Czygan, M, et al.  "Borna disease virus in human brains with a rare form of hippocampal degeneration but not in brains of patients with common neuropsychiatric disorders." Journal of Infectious Diseases, 1999 Nov, 180(5):1695-9.

+ In contrast to the above article,  series of studies by Chen et al have confirmed that Taiwanese patients with schitzophrenia and depression do, in fact, have a higher prevalence of BDV-specific antibodies and BDV transcripts than do controls.   This provides a positive association between the virus and psychiatric disorders.   Interestingly, the team also analyzed blood samples of patients' family members and mental health workers and determined that they, too, exhibit a significantly higher rate of BDV infection than the control population.   This provides the evidence of human-to-human transmission of Borna disease virus.
Chen, CH, et al.  "High seroprevalence of Borna virus infection in schitzophrenic patients, family members and mental health workers in Taiwan."  Molecular Psychiatry, 1999 Jan, 4(1):33-8.

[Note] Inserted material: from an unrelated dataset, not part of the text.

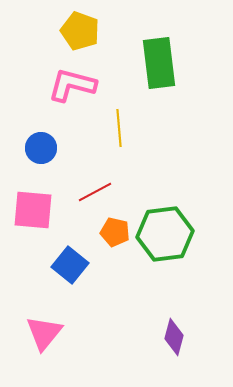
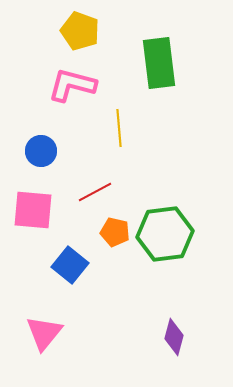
blue circle: moved 3 px down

+ The same research team later isolated BDV RNA from the peripheral blood cells of 10 out of 74 schizophrenic patients (or 14%), as compared to only one infected person out of 69 controls.   Furthermore, seven out of 45 mental health workers were found to be positive for BDV, representing a 15% infection rate, as compared to 1.4% rate among the control subjects.  These quantitative data suggest that Borna disease virus may, indeed, contribute to the pathogenesis of schitzophrenia.
Chen, CH, et al.  "Detection of Borna disease virus RNA from peripheral blood cells in schitzophrenic patients and mental health workers."  Molecular Psychiatry, 1999 Nov, 4(6):566-71.

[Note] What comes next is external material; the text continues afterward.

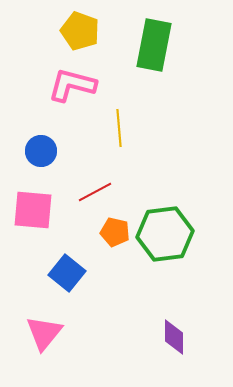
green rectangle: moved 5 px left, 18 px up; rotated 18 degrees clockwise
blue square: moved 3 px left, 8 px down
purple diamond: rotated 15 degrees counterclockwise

Several drugs are now being studied and tested as potential antiviral agents for Borna disease virus.  Currently, most of these drugs are still being tested on laboratory animals, but who knows what another year will bring...

+ A guanosine analog ribavirin has been shown to inhibit viral activity in vitro.  Twelve hours following a ribavirin treatment, the Jordan et al team found a significant reduction in both the level of virus and viral transcripts.  Ribavirin acts to reduce intracellular GTP pool, thus inhibiting transcription and capping of BDV mRNA.
Jordan, I, et al.  "Inhibition of Borna disease virus replication by ribavirin." Journal of Virology, 1999 Sep, 73(9):7903-6.

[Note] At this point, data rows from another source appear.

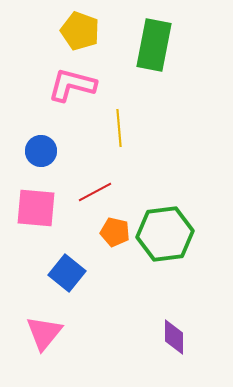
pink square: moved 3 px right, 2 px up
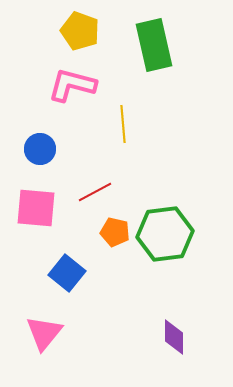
green rectangle: rotated 24 degrees counterclockwise
yellow line: moved 4 px right, 4 px up
blue circle: moved 1 px left, 2 px up
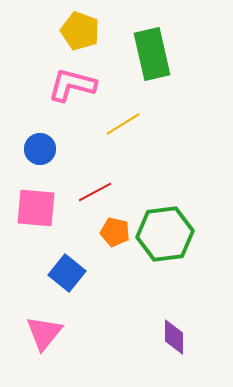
green rectangle: moved 2 px left, 9 px down
yellow line: rotated 63 degrees clockwise
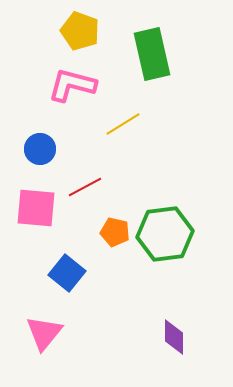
red line: moved 10 px left, 5 px up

+ Interferon-alpha (IFN) is also proving to be a highly effective retroviral drug for BDV.  Hallensleben, et al found that BDV replication cycle was significantly blocked by IFN in infected monkeys, although this antiviral effect was not seen in all cell lines.
Hallensleben, W.  "Inhibition of Borna disease virus multiplication by interferon:cell differences in susceptibility."  Archives of Virology, 1999, 144(6):1209-16.

+ Amantadinesulfate is a useful antiviral agent in the treatment of a wide spectrum of viral infections.  However, it has also been reported as producing some mild antidepressive effects.  Research carried out by Ferszt, et al tested this phenomenon and the results are very promising for anti-BDV treatment.  In a clinical study, 30 depressed patients with various states of BDV infection were given oral amantadine for 8 to 12 weeks.  The treatment produced antidepressive response in 19 of the 30 patients, suggesting, once again, that the depression was associated with a viral infection which is susceptible to the antiviral properties of amantadine.
Ferszt, R.  "Amantadine revisited: an open trial of amantadinesulfate treatment in chronically depressed patients with Borna disease virus infection".  Pharmacopsychiatry, 1999 Jul, 32(4):142-7.